La lepre e il porcospino

ESPAÑOL

El erizo y el esposo de la liebre


Questa storia, cari giovani ragazzi, sembra essere falsa, ma è proprio vero, per mio nonno, da cui ho essa, utilizzato sempre, quando in relazione con, per dire con compiacenza, "Deve essere vero, mio figlio, o altrimenti nessuno poteva dirlo a te. "La storia è la seguente. Una Domenica mattina il momento del raccolto, proprio come il grano saraceno era in fiore, il sole splendeva nel cielo, il vento dell'est soffiava calorosamente sui campi di stoppia, le allodole cantavano in aria, le api ronzano tra il grano saraceno, le persone erano tutti andando nei loro abiti della domenica in chiesa, e tutte le creature erano felici, e il riccio era troppo felice. Il riccio, però, era in piedi vicino alla sua porta con le braccia sui fianchi, godendo la brezza del mattino, e lentamente trilla una canzoncina a se stesso, che non era né migliore né peggiore di canzoni che ricci hanno l'abitudine di cantare su una Domenica benedetta mattina. Mentre cantava così a mezza voce a se stesso, improvvisamente venne in mente che, mentre la moglie era il lavaggio e l'asciugatura dei bambini, avrebbe potuto benissimo fare una passeggiata nel campo, e vedere come le sue rape erano in corso. Le rape erano, infatti, accanto a casa sua, e lui e la sua famiglia erano abituati a mangiare loro, per cui egli considerava come la sua. Detto fatto. Il riccio chiuse la porta di casa dietro di lui, e ha preso il percorso del campo. Lui non era andato molto lontano da casa, e stava girando intorno al prugnolo cespuglio che sta lì fuori del campo, per andare fino in rapa-campo, quando ha osservato la lepre che era uscito per affari dello stesso tipo, vale a dire, a visitare i suoi cavoli. Quando il riccio vide la lepre, lo ordinò una buona amichevole mattina. Ma la lepre, che era a suo modo un distinto signore, e spaventosamente altero, non ha restituito il saluto del riccio, ma gli disse, assumendo al tempo stesso un modo molto sprezzante: "Come ti capita di essere in esecuzione su qui in campo così presto la mattina?" - "Mi sto prendendo una passeggiata," disse il riccio. "Una passeggiata!" ha detto la lepre, con un sorriso. "Mi sembra che si potrebbe utilizzare le gambe per uno scopo migliore."

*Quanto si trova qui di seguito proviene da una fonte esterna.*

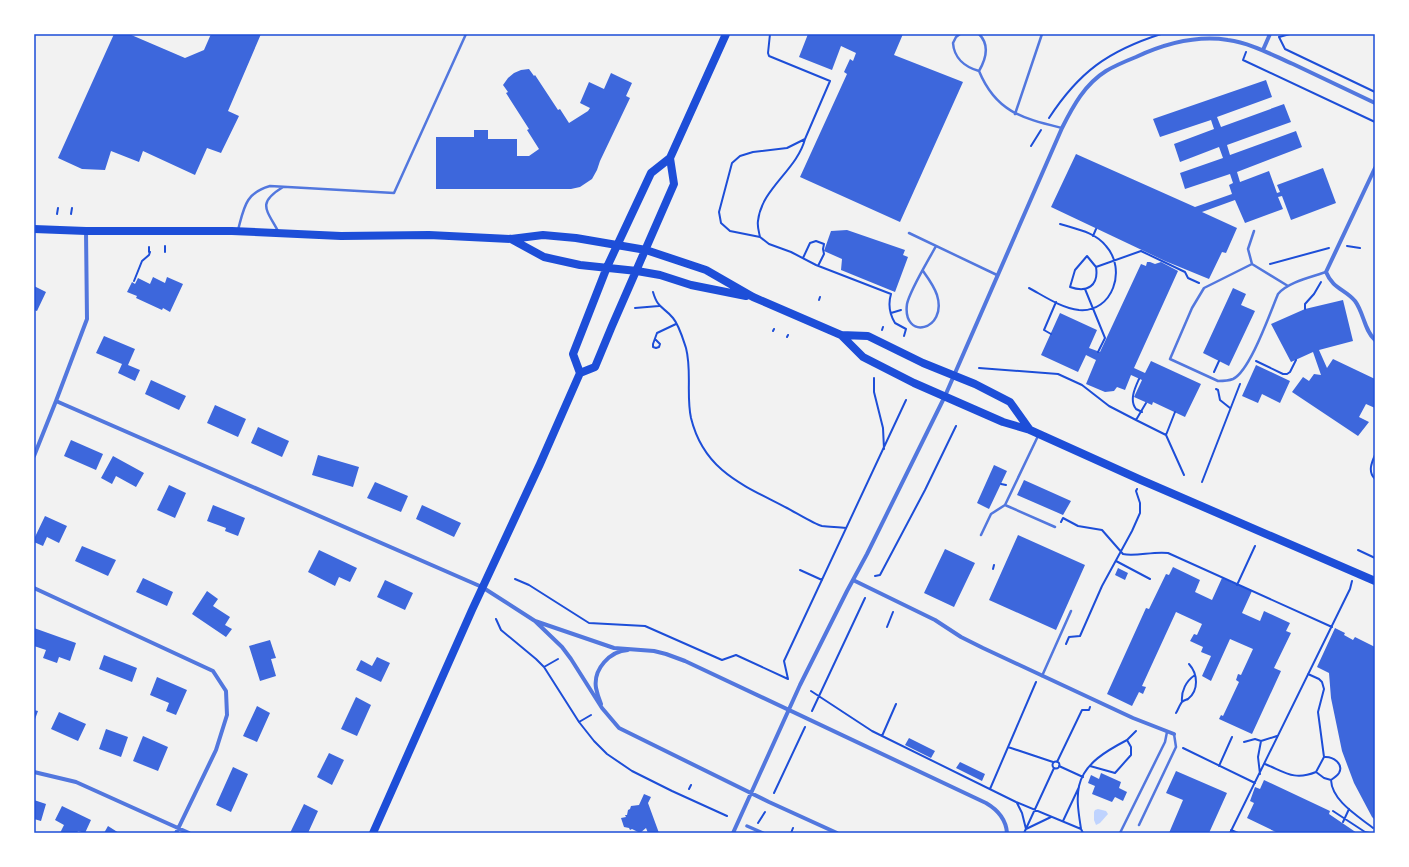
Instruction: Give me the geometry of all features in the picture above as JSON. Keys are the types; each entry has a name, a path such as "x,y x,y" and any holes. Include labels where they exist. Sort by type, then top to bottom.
{"main road":[{"path":"373,833 482,587 540,464 580,373 573,354 607,267 651,173 670,158 726,34"},
{"path":"580,373 595,367 674,184 670,158"},
{"path":"34,228 86,231 237,232 341,236 429,235 511,239 543,235 576,238 646,250 706,270 753,297 841,334 868,336 923,363 974,384 1010,402 1030,430"},
{"path":"511,239 544,257 580,265 607,267 660,275 691,286 753,297"},
{"path":"841,334 863,357 914,383 1003,422 1040,434 1141,480 1375,581"}],"street":[{"path":"1263,50 1270,34"},
{"path":"733,833 800,685 945,396 1062,128 1074,104 1093,81 1109,70 1151,50 1187,40 1218,39 1235,41 1263,50 1375,103"},
{"path":"1375,168 1326,272 1330,280 1356,302 1369,333 1375,340"},
{"path":"34,456 87,319 86,231"},
{"path":"56,401 482,587 535,621 562,647 571,658 602,708 619,728 837,833"},
{"path":"852,580 935,620 961,637 983,648 1133,718 1174,734"},
{"path":"34,588 213,671 226,691 227,715 216,750 176,833"},
{"path":"535,621 614,648 642,650 666,654 685,662 993,806 1005,822 1007,833"},
{"path":"602,708 596,688 596,682 604,662 617,653 642,650"},
{"path":"34,772 76,782 189,833"},
{"path":"747,826 763,833"}],"lane":[{"path":"237,232 245,206 252,195 260,189 270,186 394,193 466,34"},
{"path":"960,34 953,41 953,47 956,55 967,67 979,71 989,92 1002,104 1015,114 1030,120 1062,128"},
{"path":"979,34 984,40 986,50 984,60 979,71"},
{"path":"1015,114 1042,34"},
{"path":"280,233 266,208 267,200 272,193 283,186"},
{"path":"1254,231 1248,249 1252,264 1288,286"},
{"path":"909,234 997,275"},
{"path":"923,271 936,293 939,309 934,321 926,327 920,328 911,324 907,309 911,293 936,246"},
{"path":"1252,264 1206,286 1192,308 1170,358 1218,380 1225,381 1234,378 1248,363 1278,294 1282,289 1326,272"},
{"path":"981,535 991,514 1005,505 1040,434"},
{"path":"1005,505 1055,527"},
{"path":"1040,675 1071,611"},
{"path":"1120,833 1164,742 1167,732"},
{"path":"1139,825 1176,747 1174,734"}],"path":[{"path":"760,237 758,222 768,195 788,170 804,146 805,139 830,81 769,56 770,34"},
{"path":"1279,37 1285,49 1375,92"},
{"path":"1243,60 1375,122"},
{"path":"805,139 787,148 753,152 740,156 732,163 719,212 721,223 730,231 760,237 768,244 791,252 818,266 891,294 888,304 889,308 894,323 906,329 904,336"},
{"path":"57,214 58,208"},
{"path":"71,214 72,208"},
{"path":"1029,288 1056,302 1080,310 1093,308 1103,302 1113,290 1116,276 1114,260 1108,247 1093,236 1060,224"},
{"path":"1093,236 1096,229"},
{"path":"803,258 810,243 816,241 824,244 824,254 818,266"},
{"path":"1270,264 1339,245 1360,248"},
{"path":"165,246 165,252"},
{"path":"134,281 142,261 149,255 149,247"},
{"path":"1096,267 1141,251 1185,272 1188,278 1206,286"},
{"path":"1087,256 1096,267 1097,274 1091,286 1085,289 1070,287 1075,270 1087,256"},
{"path":"1305,309 1305,304 1316,291 1326,272"},
{"path":"1085,289 1105,338 1098,352"},
{"path":"653,292 659,306 673,318 685,348 689,373 688,403 695,433 707,454 719,468 742,485 821,526 846,528"},
{"path":"1051,334 1044,330 1056,302"},
{"path":"635,308 659,306"},
{"path":"655,339 657,333 676,324"},
{"path":"1250,358 1285,374 1290,372 1296,360"},
{"path":"979,368 1058,374 1082,385 1109,406 1166,435 1184,475"},
{"path":"874,378 874,392 883,428 884,449"},
{"path":"1139,379 1133,395 1133,401 1136,409 1142,412"},
{"path":"1202,482 1240,382"},
{"path":"515,579 536,588 589,623 645,626 722,660 736,655 789,680 784,661 906,400"},
{"path":"1136,420 1146,403"},
{"path":"1166,435 1175,412"},
{"path":"875,576 880,576 925,490 956,426"},
{"path":"1375,455 1371,470 1372,476 1375,479"},
{"path":"1062,650 1069,637 1080,636 1102,586 1140,513 1140,503 1136,491 1141,480"},
{"path":"1061,522 1063,518 1078,526 1102,530 1121,551 1128,555 1154,552 1168,553 1332,627"},
{"path":"1237,584 1255,546"},
{"path":"1358,550 1375,558"},
{"path":"1116,561 1150,579"},
{"path":"993,569 994,565"},
{"path":"800,570 822,580"},
{"path":"1238,833 1231,832 1332,627 1350,589 1352,580"},
{"path":"812,711 865,598"},
{"path":"887,626 893,612"},
{"path":"496,618 501,630 544,667 579,722 594,741 607,753 632,771 727,816"},
{"path":"544,667 558,659"},
{"path":"1182,702 1189,698 1197,682 1189,664"},
{"path":"1265,764 1292,775 1300,776 1316,772 1324,757 1318,712 1324,689 1323,684 1319,679 1308,674"},
{"path":"990,789 1040,675"},
{"path":"1176,713 1182,702 1182,695 1186,684 1195,675"},
{"path":"811,690 872,731 1016,802 1081,829"},
{"path":"819,695 819,701"},
{"path":"882,736 896,704"},
{"path":"1057,762 1082,710 1089,710"},
{"path":"579,722 592,715"},
{"path":"774,793 805,727"},
{"path":"1063,821 1083,777 1090,766 1106,752 1136,732"},
{"path":"1244,742 1255,739 1261,741 1278,736"},
{"path":"1219,766 1232,737"},
{"path":"1090,766 1115,773 1131,755 1131,747 1126,740"},
{"path":"1260,774 1258,757 1261,741"},
{"path":"1182,744 1183,749 1255,783"},
{"path":"1008,747 1057,762"},
{"path":"1324,757 1334,759 1338,762 1340,769 1338,774 1331,780"},
{"path":"1024,833 1054,768 1052,765 1053,762"},
{"path":"1057,762 1059,766 1083,777"},
{"path":"1054,768 1059,766"},
{"path":"1316,772 1324,778 1331,780"},
{"path":"1331,780 1332,787 1337,796 1349,809 1373,828"},
{"path":"689,789 691,785"},
{"path":"1079,786 1079,811 1081,829 1083,833"},
{"path":"1016,802 1022,813 1026,829"},
{"path":"1343,822 1349,809"},
{"path":"1333,811 1365,832 1370,833"},
{"path":"754,829 765,812"},
{"path":"1026,829 1051,817"},
{"path":"791,833 793,828"}],"water":[{"path":"1098,809 1106,811 1108,814 1100,823 1096,825 1094,820 1094,812"}],"building":[{"path":"114,34 129,34 185,58 204,50 211,34 261,34 228,111 239,116 221,153 207,148 195,175 143,151 139,162 111,151 105,170 82,169 58,158"},
{"path":"808,34 903,34 894,55 963,82 900,222 800,177 847,74 844,72 850,59 853,61 856,53 841,46 832,70 799,57"},
{"path":"529,69 534,76 535,75 558,110 560,109 569,123 588,111 590,108 580,103 589,82 604,89 611,73 632,83 626,96 630,98 592,179 580,187 571,189 436,189 436,137 474,137 474,130 488,130 488,139 517,139 517,156 529,156 539,149 527,130 529,129 506,93 508,92 503,85 514,73"},
{"path":"1266,80 1272,97 1217,117 1221,127 1284,104 1291,122 1227,145 1230,155 1296,131 1302,147 1237,172 1240,182 1269,171 1277,193 1280,192 1277,185 1323,168 1336,203 1291,220 1282,196 1278,197 1283,209 1245,223 1235,200 1202,212 1237,228 1226,253 1222,252 1209,279 1165,261 1051,207 1076,154 1195,207 1232,194 1229,185 1233,183 1230,174 1185,189 1180,173 1223,158 1219,147 1180,162 1174,144 1214,129 1211,120 1160,137 1153,119"},
{"path":"847,230 905,250 903,255 908,257 895,292 841,270 842,259 824,251 831,231"},
{"path":"1147,262 1155,264 1161,262 1178,271 1134,368 1145,373 1151,361 1201,384 1185,417 1153,402 1152,405 1134,397 1142,380 1131,375 1125,390 1117,387 1114,391 1105,392 1086,384 1096,360 1086,355 1078,372 1041,355 1060,313 1097,330 1089,348 1100,352 1141,264 1146,266"},
{"path":"153,277 165,283 167,277 183,284 170,312 136,298 137,296 127,292 132,282 135,284 138,278 150,284"},
{"path":"34,286 46,292 37,311 34,310"},
{"path":"1233,288 1246,294 1241,305 1255,311 1229,366 1203,353"},
{"path":"1343,300 1353,341 1319,350 1327,368 1333,359 1375,379 1375,408 1366,404 1359,417 1369,422 1358,436 1292,392 1303,377 1309,381 1314,374 1321,375 1313,352 1291,362 1271,324 1305,309"},
{"path":"104,336 135,349 128,365 140,370 135,381 118,373 122,364 96,353"},
{"path":"1256,365 1290,381 1280,403 1262,394 1258,403 1242,396"},
{"path":"151,380 186,396 179,410 145,394"},
{"path":"215,405 246,419 238,437 207,423"},
{"path":"258,427 289,441 282,457 251,443"},
{"path":"71,440 103,454 96,470 64,456"},
{"path":"318,455 359,467 353,487 312,475"},
{"path":"113,456 144,473 136,487 116,476 112,484 101,478"},
{"path":"994,465 1007,471 989,509 977,503"},
{"path":"1024,480 1071,501 1063,515 1017,495"},
{"path":"375,482 408,496 401,512 367,498"},
{"path":"169,485 186,493 175,518 157,510"},
{"path":"213,505 245,518 238,536 225,531 226,528 207,521"},
{"path":"422,505 461,523 454,537 416,519"},
{"path":"45,516 67,526 59,543 47,537 43,546 34,542"},
{"path":"1018,535 1085,565 1056,630 989,600"},
{"path":"82,546 116,560 108,576 75,561"},
{"path":"945,549 975,563 954,607 924,593"},
{"path":"319,550 357,568 350,582 339,577 335,586 308,572"},
{"path":"1173,567 1200,580 1195,592 1212,600 1222,578 1252,591 1242,613 1260,621 1264,611 1290,623 1286,631 1291,633 1274,668 1281,671 1252,734 1219,719 1221,715 1223,716 1239,682 1236,680 1238,674 1241,675 1253,649 1230,639 1211,681 1202,676 1211,656 1201,652 1203,647 1190,641 1194,634 1197,635 1202,624 1176,612 1142,686 1146,687 1143,694 1139,692 1132,706 1107,694 1146,608 1149,609 1166,574 1169,575"},
{"path":"1118,568 1128,573 1125,580 1115,575"},
{"path":"143,578 173,592 167,606 136,592"},
{"path":"385,580 413,593 405,610 377,597"},
{"path":"207,591 218,599 213,606 230,617 225,625 232,629 226,637 192,614"},
{"path":"34,628 76,643 70,661 59,657 57,663 43,658 46,650 34,646"},
{"path":"1335,628 1345,633 1344,635 1353,640 1355,637 1375,647 1375,820 1354,783 1342,751 1331,698 1329,673 1317,667"},
{"path":"270,640 276,658 271,659 276,676 260,681 249,646"},
{"path":"104,655 137,668 132,682 99,669"},
{"path":"377,657 390,663 381,682 356,670 361,660 372,666"},
{"path":"157,677 187,690 176,715 166,711 169,703 150,695"},
{"path":"356,697 371,705 357,736 341,729"},
{"path":"257,706 270,713 257,742 243,736"},
{"path":"34,710 38,711 34,722"},
{"path":"59,712 86,724 78,741 51,729"},
{"path":"106,729 128,737 121,757 99,749"},
{"path":"143,736 168,747 158,771 133,761"},
{"path":"909,738 935,751 931,758 905,745"},
{"path":"329,753 344,760 332,785 317,777"},
{"path":"960,762 985,774 982,781 956,768"},
{"path":"233,767 248,774 231,812 216,805"},
{"path":"1176,771 1227,793 1209,833 1169,833 1183,800 1166,793"},
{"path":"1101,773 1121,782 1119,788 1127,792 1123,801 1115,797 1112,802 1092,794 1095,786 1088,783 1091,775 1099,779"},
{"path":"1264,780 1330,811 1329,814 1357,833 1278,833 1247,818 1254,803 1250,801 1255,787 1260,789"},
{"path":"644,794 651,797 648,803 659,833 648,833 646,828 640,833 624,827 621,818 626,817 625,815 627,815 631,806 639,805"},
{"path":"34,800 46,804 41,821 34,819"},
{"path":"304,804 318,811 308,833 290,833"},
{"path":"62,806 91,820 85,833 78,831 77,833 60,833 64,825 55,820"},
{"path":"108,826 119,833 104,833"}]}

Questa risposta ha reso il riccio furiosamente arrabbiato, perché può sopportare qualsiasi cosa, ma un attacco sulle gambe, solo perché sono storti dalla natura. Così ora il riccio disse alla lepre, "Sembri immaginare che si può fare di più con le gambe che ho con la mia." - "Questo è proprio quello che penso," ha detto la lepre. "Questo può essere messo alla prova," ha detto il riccio. "Scommetto che se si corre una gara, mi supererà te." - "Questo è ridicolo con le vostre gambe corte!!" ha detto la lepre, "ma per parte mia io sono disposto, se avete una fantasia mostruosa tale per esso. Che cosa dobbiamo scommettere?" - "Un dorato louis-d'or e una bottiglia di brandy," disse il riccio. "Fatto," disse la lepre. "Agitare le mani su di esso, e poi possiamo anche venire fuori in una volta." - "No," disse il riccio, "non c'è tanta fretta sto ancora digiuno, voglio andare a casa prima, e hanno una piccola colazione in mezzo-un-ora sarò di nuovo in questo posto!."

Allora il riccio partì, per la lepre era piuttosto soddisfatto di questo. Sulla sua strada il riccio pensò, "La lepre si basa sulle sue lunghe gambe, ma io escogitare per avere la meglio su di lui. Egli può essere un grande uomo, ma lui è un tipo molto sciocco, e lui deve pagare per quello che ha detto. "Così, quando il riccio arrivò a casa, disse a sua moglie: "Moglie, vestito in fretta te, tu devi uscire in campo con me." - "Quello che sta succedendo, allora?" disse la moglie. "Ho fatto una scommessa con la lepre, per un oro luigi d'oro e una bottiglia di brandy. Devo correre una gara con lui, e tu devono essere presenti." - "Santo cielo, marito," la moglie ora gridò, "non sei tu a destra nella tua mente, hai completamente perso i tuoi ingegno Che cosa possono fare ti vogliono correre una gara con la lepre??" - "Tenere la tua lingua, la donna," disse il riccio, "questo è il mio affare Non cominciare a discutere di cose che sono materia per gli uomini essere OFF, vestire te, e vieni con me..." Cosa potrebbe moglie del riccio fare? è stata costretta a obbedire a lui, se le piacesse o no.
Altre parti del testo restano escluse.